Forecasting the Future: The Nordic Pavilion at the 58th Venice Biennale

Mar. 23, 2019

While some changes to climate are gradual and predictable, others are more difficult to foresee. Those sudden and abrupt tipping points have severe consequences for all living organisms and, once set in motion, cannot be undone. The Nordic Pavilion’s exhibition ‘Weather Report: Forecasting Future’ during the 58th Venice Biennale is set to deal with the pressing issue of climate change and the challenge of forecasting future patterns of global warming. How to gain a sense of the scale of this issue? How can we nurture collective forms of understanding temporal futures through artistic means?

Ingela Ihrman: The Giant Hogweed, 2016, installation view at Tensta konsthall, Stockholm // Photo: Jean-Baptiste Beranger, Courtesy the artist

Through the works of artist duo nabbteeri (comprised of Janne Nabb and Maria Teeri from Finland), Ane Graff from Norway and Ingela Ihrman from Sweden, the Nordic Pavilion presents perspectives that foreground the reciprocity of human culture, technology and the environment. They all work in various media, including installation, sculpture, assemblage, performance, digital media and text, and link different disciplines such as art, science and humanities, often collaborating with specialists from particular fields. They strive towards an egalitarian coexistence between humans and nonhumans, rejecting the privilege of human existence over the existence of nonhuman objects. As such, their work is attentive towards the elusive reality of microorganisms and other nonhuman elements.

Ane Graff: Untitled, 2018, copper, iron and potassium alum sulphate growths on deep sea coral, Jewel Beetle (Chrysochroa vittata), 10 x 15 x 10 cm // Photo: RH studio, Courtesy the artist

Graff, for example, ties microbiology and chemistry with perspectives from feminist new materialism, a strand of philosophy that encourages to rethink prevailing models of ontology, epistemology, art and politics. Her sculptures challenge dominant classifications and seemingly stable structures, making manifest the way in which the human body is exposed and subjected to the agency of bacteria and the consequences of environmental pollution. In Ihrmann’s practice, plant-shaped sculptures grow, flower and wilt. She draws inspiration from the environmental wave of the 1970s and connects those endeavours to perspectives from gender theory. Through performative elements her installations come to live questioning the relationship between different forms of life by questioning concepts of belonging and loneliness.

nabbteeri: Blackout, 2018, 3D animation, Mustarinda paraphernalia, bristles animation installation view from Titanik, Turku // Photo: nabbteeri, Courtesy the artists

Lastly, nabbteeri always interacts with their surroundings, their works unfolding as a mapping of the relations between an environment, its materiality and its inhabitants.

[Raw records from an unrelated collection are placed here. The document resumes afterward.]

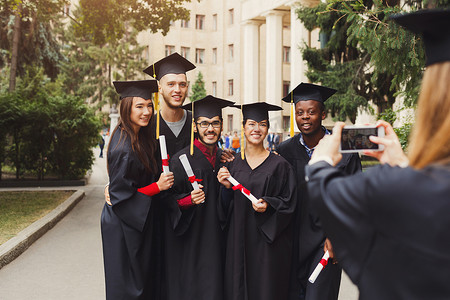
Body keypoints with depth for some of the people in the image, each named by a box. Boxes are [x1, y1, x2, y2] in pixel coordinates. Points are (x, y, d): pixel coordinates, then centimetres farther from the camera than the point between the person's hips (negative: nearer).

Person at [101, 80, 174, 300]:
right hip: (124, 226, -9)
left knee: (144, 280, 19)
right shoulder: (123, 146, -24)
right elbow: (120, 194, -22)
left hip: (140, 221, 9)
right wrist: (158, 186, -21)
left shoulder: (142, 136, 3)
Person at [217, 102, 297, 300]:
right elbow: (226, 208, 8)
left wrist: (268, 205, -19)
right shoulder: (232, 164, 7)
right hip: (239, 240, 3)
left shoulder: (279, 164, -3)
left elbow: (288, 202, -2)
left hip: (267, 243, -3)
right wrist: (227, 187, -9)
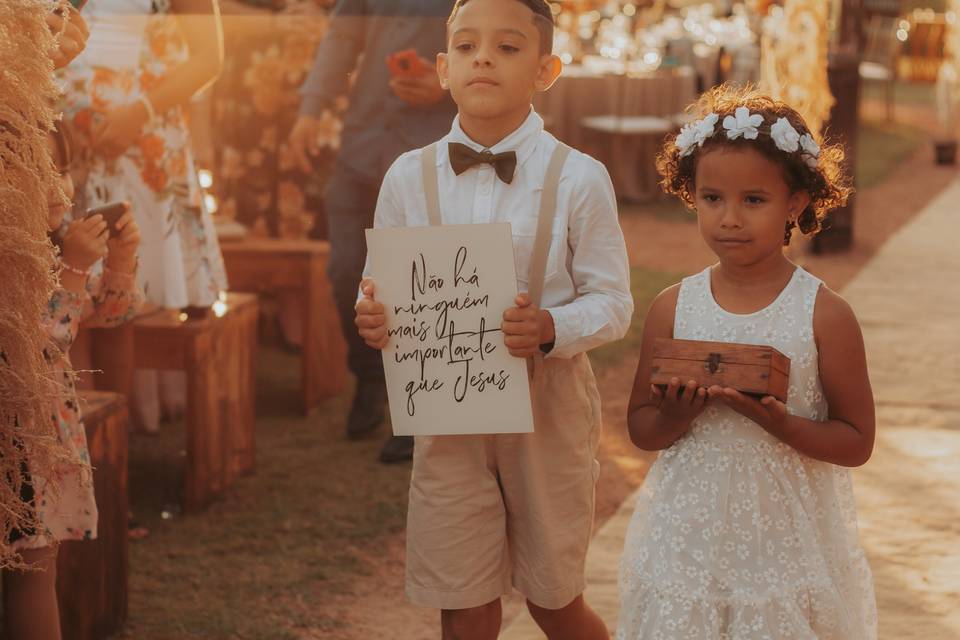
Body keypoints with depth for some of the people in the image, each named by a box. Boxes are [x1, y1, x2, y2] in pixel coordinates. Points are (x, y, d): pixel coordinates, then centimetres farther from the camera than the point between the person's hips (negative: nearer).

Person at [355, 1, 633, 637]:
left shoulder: (579, 178, -10)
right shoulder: (409, 177, -2)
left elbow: (613, 301, -8)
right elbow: (384, 288, 5)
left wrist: (551, 329, -28)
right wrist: (372, 317, -19)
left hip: (549, 408, -2)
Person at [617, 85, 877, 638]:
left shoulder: (825, 315, -9)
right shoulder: (673, 308, -2)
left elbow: (857, 442, -6)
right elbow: (640, 428, 6)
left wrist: (778, 423, -22)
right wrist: (677, 416, -16)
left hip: (789, 546, -2)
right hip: (689, 543, 2)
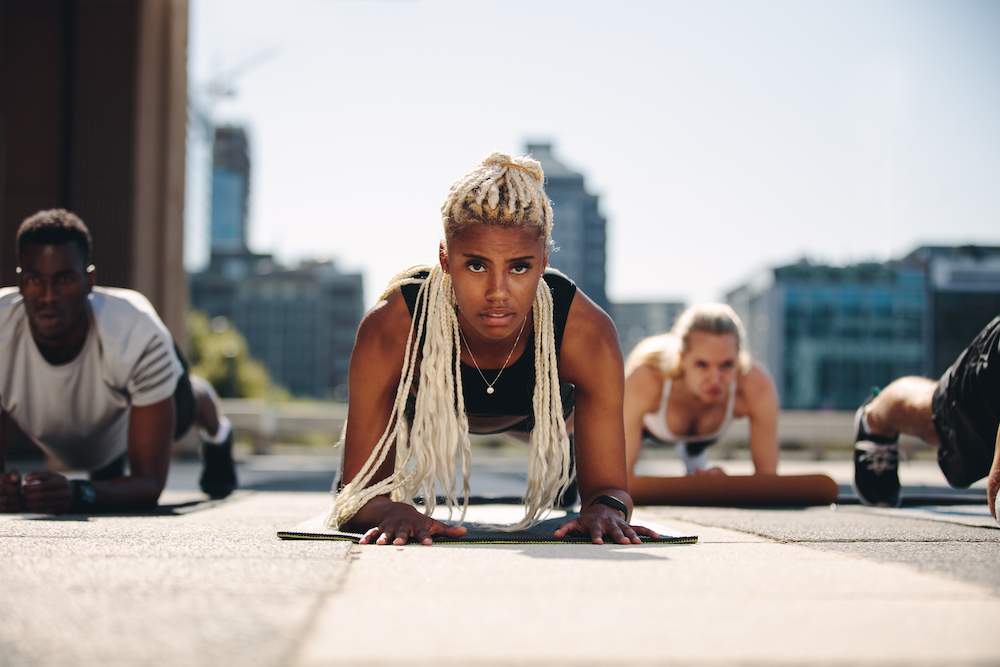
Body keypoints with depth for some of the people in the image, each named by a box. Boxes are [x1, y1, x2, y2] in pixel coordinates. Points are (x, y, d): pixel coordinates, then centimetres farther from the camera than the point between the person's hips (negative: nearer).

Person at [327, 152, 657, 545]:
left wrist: (605, 507, -60)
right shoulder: (390, 329, -44)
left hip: (541, 408, 1)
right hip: (419, 404, -1)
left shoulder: (586, 332, -41)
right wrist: (393, 512, -65)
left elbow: (607, 484, -35)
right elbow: (358, 490, -40)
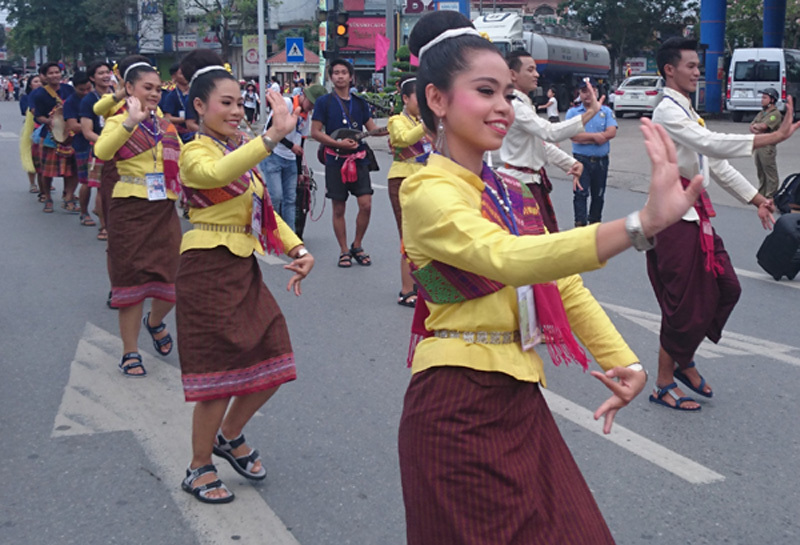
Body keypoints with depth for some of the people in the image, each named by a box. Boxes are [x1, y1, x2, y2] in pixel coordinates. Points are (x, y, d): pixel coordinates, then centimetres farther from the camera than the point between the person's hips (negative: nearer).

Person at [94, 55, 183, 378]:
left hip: (164, 210, 5)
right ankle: (130, 353, 12)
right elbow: (101, 151, -25)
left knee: (172, 280, 4)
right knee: (132, 279, 1)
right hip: (130, 210, -5)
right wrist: (130, 122, -36)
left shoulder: (166, 126, 14)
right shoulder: (118, 122, -3)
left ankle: (154, 322, 37)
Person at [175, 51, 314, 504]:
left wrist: (298, 250, 1)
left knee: (273, 362, 10)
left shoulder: (242, 149, 13)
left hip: (244, 269, 8)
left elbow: (264, 211, 17)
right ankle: (199, 469, 17)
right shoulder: (196, 152, -12)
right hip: (209, 269, -8)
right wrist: (274, 137, -51)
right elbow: (216, 174, -38)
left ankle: (230, 436, 33)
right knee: (220, 372, -2)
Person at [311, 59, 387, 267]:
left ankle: (357, 246, 13)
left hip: (359, 159, 3)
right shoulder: (324, 102, -1)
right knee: (339, 208, 3)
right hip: (335, 161, -2)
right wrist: (339, 144, -16)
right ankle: (344, 251, 16)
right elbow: (315, 132, -4)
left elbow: (372, 129, 11)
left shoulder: (360, 103, 10)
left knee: (366, 205, -6)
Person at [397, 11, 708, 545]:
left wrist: (624, 361, -5)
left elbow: (564, 287, 11)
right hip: (458, 408, -7)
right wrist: (643, 223, -44)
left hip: (521, 400, 8)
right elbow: (506, 258, -34)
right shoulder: (428, 192, -15)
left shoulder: (513, 193, 11)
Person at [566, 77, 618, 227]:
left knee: (598, 194, 13)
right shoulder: (573, 112, 1)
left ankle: (595, 221, 28)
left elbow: (611, 132, -10)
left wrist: (584, 138, -15)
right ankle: (580, 223, -12)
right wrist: (595, 136, -15)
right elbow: (573, 134, -13)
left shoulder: (606, 111, 5)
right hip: (581, 159, -2)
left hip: (601, 160, 3)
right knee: (580, 192, -10)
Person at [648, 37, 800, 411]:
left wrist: (756, 199, 16)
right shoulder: (667, 112, -14)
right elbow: (712, 144, -29)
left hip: (697, 214, 9)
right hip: (675, 217, -9)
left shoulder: (688, 112, 17)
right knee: (684, 300, -2)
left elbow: (717, 165, 19)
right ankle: (664, 386, 12)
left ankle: (683, 359, 27)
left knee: (725, 288, 12)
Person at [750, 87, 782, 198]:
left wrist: (755, 125, 0)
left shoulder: (775, 114, -9)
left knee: (770, 174, -5)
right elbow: (752, 127, 11)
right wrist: (756, 131, -10)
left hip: (768, 146, -9)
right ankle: (761, 195, 23)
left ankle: (770, 197, -4)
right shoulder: (761, 113, 19)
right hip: (758, 146, 9)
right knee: (761, 173, 15)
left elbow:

Particularly interested in coexistence and recycling, nabeeri grounds their investigations in tiny lifeforms like fur beetles and different rotting agents.

nabbteeri: Ethnographies of a homespun spinelessness cult and other neighbourly relations: Compost, 2019, 3D model for the installation // Photo: nabbteeri, Courtesy the artists

Rather than presenting facts about climate change, by bringing together these artists the exhibition seeks to encourage a reflection about personal lifestyle choices by fostering attention towards other species and environmental phenomena that directly impact our lives.